• [HOW TO COMPLETE THIS TASK]
Please restate every record below word for word and skip the pictures.
#### DATASET RECORDS
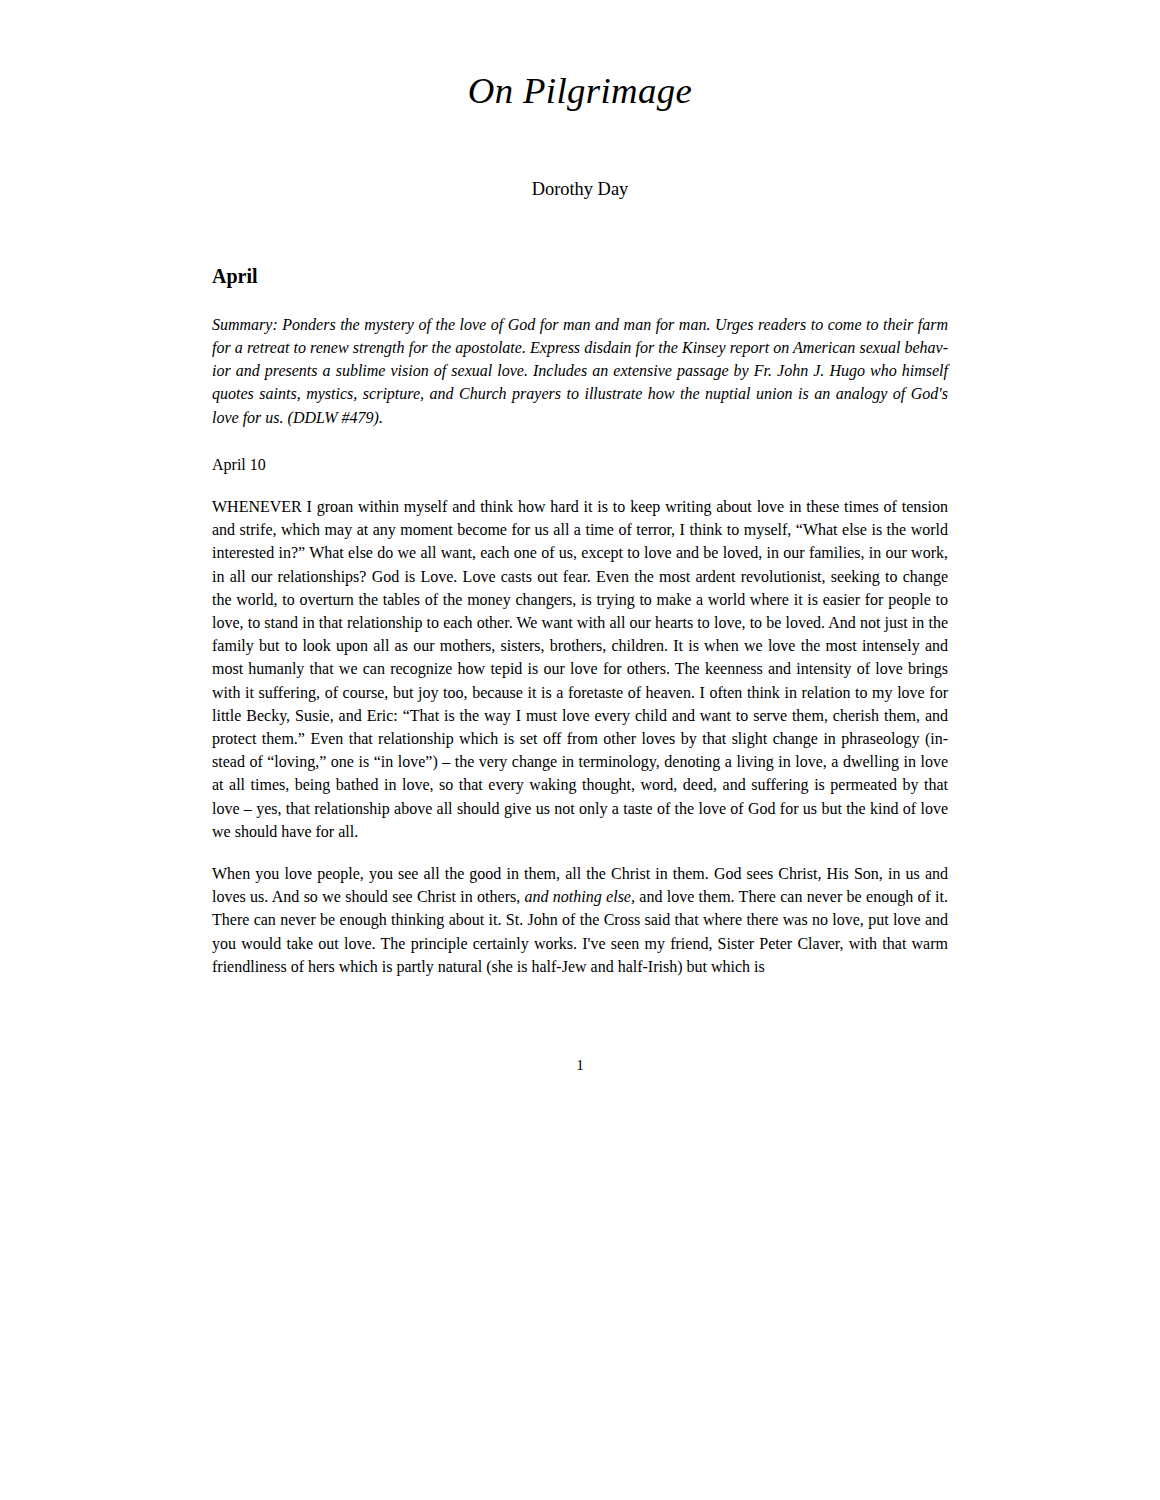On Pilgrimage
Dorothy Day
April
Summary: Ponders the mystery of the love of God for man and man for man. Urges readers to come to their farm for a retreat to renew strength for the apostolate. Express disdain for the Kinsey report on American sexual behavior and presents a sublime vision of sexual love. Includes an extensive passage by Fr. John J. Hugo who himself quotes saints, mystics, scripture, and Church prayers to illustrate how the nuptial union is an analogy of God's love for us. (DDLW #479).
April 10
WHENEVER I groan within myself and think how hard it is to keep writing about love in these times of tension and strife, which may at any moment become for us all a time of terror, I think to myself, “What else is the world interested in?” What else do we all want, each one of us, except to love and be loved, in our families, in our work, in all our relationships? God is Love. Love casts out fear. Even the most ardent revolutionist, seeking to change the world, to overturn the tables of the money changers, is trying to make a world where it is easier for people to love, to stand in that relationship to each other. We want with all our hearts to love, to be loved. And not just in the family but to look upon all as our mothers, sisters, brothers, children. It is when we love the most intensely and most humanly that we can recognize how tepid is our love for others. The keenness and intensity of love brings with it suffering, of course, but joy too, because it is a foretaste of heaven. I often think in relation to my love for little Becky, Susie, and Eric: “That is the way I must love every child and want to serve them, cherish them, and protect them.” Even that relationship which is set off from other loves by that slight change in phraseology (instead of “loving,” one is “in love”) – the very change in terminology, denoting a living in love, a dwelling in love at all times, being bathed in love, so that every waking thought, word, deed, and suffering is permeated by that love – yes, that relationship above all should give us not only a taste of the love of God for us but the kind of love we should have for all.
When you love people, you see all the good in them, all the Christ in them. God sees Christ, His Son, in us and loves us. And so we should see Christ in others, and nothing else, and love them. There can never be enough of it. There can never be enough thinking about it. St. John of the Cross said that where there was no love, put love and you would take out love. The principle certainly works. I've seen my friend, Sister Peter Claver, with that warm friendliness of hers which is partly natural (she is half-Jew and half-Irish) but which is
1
########
• [ANSWER TO THIS TASK]
On Pilgrimage
Dorothy Day
April
Summary: Ponders the mystery of the love of God for man and man for man. Urges readers to come to their farm for a retreat to renew strength for the apostolate. Express disdain for the Kinsey report on American sexual behavior and presents a sublime vision of sexual love. Includes an extensive passage by Fr. John J. Hugo who himself quotes saints, mystics, scripture, and Church prayers to illustrate how the nuptial union is an analogy of God's love for us. (DDLW #479).
April 10
WHENEVER I groan within myself and think how hard it is to keep writing about love in these times of tension and strife, which may at any moment become for us all a time of terror, I think to myself, “What else is the world interested in?” What else do we all want, each one of us, except to love and be loved, in our families, in our work, in all our relationships? God is Love. Love casts out fear. Even the most ardent revolutionist, seeking to change the world, to overturn the tables of the money changers, is trying to make a world where it is easier for people to love, to stand in that relationship to each other. We want with all our hearts to love, to be loved. And not just in the family but to look upon all as our mothers, sisters, brothers, children. It is when we love the most intensely and most humanly that we can recognize how tepid is our love for others. The keenness and intensity of love brings with it suffering, of course, but joy too, because it is a foretaste of heaven. I often think in relation to my love for little Becky, Susie, and Eric: “That is the way I must love every child and want to serve them, cherish them, and protect them.” Even that relationship which is set off from other loves by that slight change in phraseology (instead of “loving,” one is “in love”) – the very change in terminology, denoting a living in love, a dwelling in love at all times, being bathed in love, so that every waking thought, word, deed, and suffering is permeated by that love – yes, that relationship above all should give us not only a taste of the love of God for us but the kind of love we should have for all.
When you love people, you see all the good in them, all the Christ in them. God sees Christ, His Son, in us and loves us. And so we should see Christ in others, and nothing else, and love them. There can never be enough of it. There can never be enough thinking about it. St. John of the Cross said that where there was no love, put love and you would take out love. The principle certainly works. I've seen my friend, Sister Peter Claver, with that warm friendliness of hers which is partly natural (she is half-Jew and half-Irish) but which is
1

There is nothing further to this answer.